Within the entries below, find each line containing the word "scene" and copy it.
(Materials provided Opens)
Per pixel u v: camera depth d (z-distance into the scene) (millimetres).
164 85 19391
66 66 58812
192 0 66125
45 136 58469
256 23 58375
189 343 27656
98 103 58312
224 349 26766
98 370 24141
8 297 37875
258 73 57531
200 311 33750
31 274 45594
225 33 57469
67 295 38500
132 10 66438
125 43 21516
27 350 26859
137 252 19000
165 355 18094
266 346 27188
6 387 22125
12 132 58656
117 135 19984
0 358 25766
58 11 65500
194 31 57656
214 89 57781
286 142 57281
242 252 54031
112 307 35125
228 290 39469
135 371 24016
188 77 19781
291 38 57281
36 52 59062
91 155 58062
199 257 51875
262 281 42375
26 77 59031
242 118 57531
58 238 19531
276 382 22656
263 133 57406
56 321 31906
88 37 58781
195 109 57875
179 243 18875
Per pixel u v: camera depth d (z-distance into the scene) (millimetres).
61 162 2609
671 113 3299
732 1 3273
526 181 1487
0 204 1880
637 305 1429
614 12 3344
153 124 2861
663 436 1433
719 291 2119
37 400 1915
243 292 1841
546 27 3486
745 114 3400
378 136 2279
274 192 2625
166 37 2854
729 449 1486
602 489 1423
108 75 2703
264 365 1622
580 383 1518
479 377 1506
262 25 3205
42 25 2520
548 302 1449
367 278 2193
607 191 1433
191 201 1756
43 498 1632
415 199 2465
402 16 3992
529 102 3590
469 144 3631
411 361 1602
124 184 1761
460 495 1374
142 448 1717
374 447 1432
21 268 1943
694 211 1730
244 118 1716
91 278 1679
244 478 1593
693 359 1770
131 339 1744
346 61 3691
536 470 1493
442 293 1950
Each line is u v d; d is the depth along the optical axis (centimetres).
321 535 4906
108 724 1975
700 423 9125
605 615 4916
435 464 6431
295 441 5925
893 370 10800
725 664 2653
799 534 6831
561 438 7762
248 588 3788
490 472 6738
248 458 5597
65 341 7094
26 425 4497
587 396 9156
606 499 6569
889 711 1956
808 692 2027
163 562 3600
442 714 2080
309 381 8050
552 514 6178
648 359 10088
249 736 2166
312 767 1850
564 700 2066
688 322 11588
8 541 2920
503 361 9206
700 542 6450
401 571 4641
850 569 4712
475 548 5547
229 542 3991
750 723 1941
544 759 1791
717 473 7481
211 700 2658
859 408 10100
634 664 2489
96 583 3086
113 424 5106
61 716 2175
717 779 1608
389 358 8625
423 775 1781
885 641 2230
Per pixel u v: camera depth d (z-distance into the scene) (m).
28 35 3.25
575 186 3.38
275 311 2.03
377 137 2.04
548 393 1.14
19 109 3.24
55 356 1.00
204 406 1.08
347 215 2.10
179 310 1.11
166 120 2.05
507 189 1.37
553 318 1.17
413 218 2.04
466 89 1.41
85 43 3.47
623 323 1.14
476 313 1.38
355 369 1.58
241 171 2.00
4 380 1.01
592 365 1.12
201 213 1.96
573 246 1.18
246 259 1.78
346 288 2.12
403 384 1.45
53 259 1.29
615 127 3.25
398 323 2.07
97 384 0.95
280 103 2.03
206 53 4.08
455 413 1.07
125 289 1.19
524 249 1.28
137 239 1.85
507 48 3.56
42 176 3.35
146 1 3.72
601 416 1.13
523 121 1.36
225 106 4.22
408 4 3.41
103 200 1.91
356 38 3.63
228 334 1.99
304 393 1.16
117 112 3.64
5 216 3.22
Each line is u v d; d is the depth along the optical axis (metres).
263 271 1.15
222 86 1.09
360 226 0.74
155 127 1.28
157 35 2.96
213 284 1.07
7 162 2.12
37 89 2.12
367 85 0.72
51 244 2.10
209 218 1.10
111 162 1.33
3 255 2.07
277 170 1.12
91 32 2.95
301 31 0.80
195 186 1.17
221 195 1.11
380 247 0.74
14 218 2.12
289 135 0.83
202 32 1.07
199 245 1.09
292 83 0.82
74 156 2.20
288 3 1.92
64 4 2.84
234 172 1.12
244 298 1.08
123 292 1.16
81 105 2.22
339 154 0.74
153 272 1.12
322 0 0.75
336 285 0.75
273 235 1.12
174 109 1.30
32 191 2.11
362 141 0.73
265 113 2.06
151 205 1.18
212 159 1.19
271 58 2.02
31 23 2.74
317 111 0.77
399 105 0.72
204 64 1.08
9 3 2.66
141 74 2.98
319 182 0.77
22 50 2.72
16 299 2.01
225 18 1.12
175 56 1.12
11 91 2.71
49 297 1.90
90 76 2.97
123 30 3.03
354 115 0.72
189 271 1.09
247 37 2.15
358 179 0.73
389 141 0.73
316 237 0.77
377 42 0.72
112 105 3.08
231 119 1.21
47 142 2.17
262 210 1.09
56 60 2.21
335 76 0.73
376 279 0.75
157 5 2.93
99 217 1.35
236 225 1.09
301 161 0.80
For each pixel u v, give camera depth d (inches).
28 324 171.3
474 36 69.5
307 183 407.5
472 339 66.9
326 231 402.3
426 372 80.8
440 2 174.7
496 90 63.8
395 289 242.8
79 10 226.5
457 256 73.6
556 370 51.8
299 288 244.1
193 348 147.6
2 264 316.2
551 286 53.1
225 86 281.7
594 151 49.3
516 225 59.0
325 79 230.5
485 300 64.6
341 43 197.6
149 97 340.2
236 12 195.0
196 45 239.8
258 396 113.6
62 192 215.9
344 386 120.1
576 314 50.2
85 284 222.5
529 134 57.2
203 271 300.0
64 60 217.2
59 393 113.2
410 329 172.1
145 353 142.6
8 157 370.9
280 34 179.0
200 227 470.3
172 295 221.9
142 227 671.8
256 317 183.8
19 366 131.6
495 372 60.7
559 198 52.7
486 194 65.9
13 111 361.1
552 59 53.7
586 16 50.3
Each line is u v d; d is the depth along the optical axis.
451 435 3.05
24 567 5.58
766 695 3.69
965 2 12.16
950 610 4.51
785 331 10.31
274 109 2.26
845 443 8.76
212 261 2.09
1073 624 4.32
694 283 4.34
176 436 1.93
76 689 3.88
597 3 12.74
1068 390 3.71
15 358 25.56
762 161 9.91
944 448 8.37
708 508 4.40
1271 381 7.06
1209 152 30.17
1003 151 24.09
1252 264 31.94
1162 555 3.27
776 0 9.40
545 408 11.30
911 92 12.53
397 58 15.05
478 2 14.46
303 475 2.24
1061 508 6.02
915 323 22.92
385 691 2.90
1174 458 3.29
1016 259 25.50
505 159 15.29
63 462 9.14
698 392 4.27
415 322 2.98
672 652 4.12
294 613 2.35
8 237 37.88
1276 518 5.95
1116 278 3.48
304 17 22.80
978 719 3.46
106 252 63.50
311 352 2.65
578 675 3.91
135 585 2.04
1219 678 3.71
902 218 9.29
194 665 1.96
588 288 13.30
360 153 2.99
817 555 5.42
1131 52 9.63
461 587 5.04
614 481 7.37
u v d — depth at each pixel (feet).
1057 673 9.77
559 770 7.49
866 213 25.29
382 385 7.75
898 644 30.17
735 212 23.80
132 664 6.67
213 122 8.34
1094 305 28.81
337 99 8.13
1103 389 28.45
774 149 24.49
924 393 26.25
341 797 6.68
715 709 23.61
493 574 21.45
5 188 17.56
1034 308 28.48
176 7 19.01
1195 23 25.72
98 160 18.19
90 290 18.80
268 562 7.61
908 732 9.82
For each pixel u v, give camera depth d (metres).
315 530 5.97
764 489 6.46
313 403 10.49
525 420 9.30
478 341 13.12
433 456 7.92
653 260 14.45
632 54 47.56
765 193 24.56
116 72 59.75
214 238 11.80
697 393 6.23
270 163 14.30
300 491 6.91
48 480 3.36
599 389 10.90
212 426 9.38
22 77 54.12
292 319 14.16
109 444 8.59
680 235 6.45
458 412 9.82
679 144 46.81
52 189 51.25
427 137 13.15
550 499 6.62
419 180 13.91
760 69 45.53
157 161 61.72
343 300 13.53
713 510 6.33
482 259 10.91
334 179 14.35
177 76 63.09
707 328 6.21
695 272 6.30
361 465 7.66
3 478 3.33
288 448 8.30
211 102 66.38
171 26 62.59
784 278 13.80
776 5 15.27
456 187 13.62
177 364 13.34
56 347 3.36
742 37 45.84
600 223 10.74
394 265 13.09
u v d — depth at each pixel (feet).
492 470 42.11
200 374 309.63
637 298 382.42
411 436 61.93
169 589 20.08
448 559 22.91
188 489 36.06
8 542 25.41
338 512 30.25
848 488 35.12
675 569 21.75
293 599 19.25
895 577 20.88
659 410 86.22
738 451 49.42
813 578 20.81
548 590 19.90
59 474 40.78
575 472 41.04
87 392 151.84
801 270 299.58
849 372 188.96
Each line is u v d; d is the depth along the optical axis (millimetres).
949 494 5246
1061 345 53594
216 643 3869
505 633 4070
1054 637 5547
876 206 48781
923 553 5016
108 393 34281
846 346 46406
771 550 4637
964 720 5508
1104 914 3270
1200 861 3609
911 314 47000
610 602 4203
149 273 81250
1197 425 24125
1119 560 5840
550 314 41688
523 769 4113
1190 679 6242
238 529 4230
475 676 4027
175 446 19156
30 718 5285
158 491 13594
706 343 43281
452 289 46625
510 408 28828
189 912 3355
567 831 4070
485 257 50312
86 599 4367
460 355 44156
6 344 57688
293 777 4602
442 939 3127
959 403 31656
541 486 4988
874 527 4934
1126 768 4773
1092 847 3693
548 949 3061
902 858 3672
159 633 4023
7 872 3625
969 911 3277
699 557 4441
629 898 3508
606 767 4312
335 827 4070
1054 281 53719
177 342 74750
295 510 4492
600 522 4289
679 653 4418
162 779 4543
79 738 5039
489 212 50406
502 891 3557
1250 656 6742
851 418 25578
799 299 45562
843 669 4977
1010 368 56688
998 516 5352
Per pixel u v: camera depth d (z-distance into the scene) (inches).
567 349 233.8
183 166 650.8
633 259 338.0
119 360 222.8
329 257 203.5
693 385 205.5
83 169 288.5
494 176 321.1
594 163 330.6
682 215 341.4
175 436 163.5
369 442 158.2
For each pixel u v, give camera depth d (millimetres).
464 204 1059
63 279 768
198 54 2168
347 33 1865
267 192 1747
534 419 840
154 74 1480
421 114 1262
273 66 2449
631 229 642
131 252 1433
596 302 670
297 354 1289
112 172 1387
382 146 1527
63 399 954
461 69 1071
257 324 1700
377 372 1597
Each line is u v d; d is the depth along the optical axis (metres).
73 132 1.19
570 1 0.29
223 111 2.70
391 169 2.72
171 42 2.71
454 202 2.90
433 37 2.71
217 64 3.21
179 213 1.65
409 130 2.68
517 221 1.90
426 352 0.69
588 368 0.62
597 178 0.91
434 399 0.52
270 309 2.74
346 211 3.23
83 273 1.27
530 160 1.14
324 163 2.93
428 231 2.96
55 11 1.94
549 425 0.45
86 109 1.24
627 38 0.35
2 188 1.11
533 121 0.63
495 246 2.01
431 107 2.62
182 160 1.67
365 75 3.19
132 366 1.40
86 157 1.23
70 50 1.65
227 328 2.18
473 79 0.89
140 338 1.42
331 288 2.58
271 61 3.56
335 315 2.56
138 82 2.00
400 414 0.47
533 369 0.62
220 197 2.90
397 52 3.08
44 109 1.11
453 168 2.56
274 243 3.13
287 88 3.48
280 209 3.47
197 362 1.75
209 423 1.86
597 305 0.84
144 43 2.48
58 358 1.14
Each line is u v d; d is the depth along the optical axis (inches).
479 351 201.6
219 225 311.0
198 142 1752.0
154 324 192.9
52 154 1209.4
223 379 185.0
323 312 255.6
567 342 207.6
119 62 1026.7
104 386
(Materials provided Closes)
**Expected answer**.
Per pixel u v: camera depth d (z-distance into the scene) (millimetres).
Per pixel u v: camera depth d (z-distance into the scene) (millimetres).
Per pixel u v: camera depth d (z-distance into the scene) (m).
Per pixel u v: camera depth d (z-distance into the scene) (inches).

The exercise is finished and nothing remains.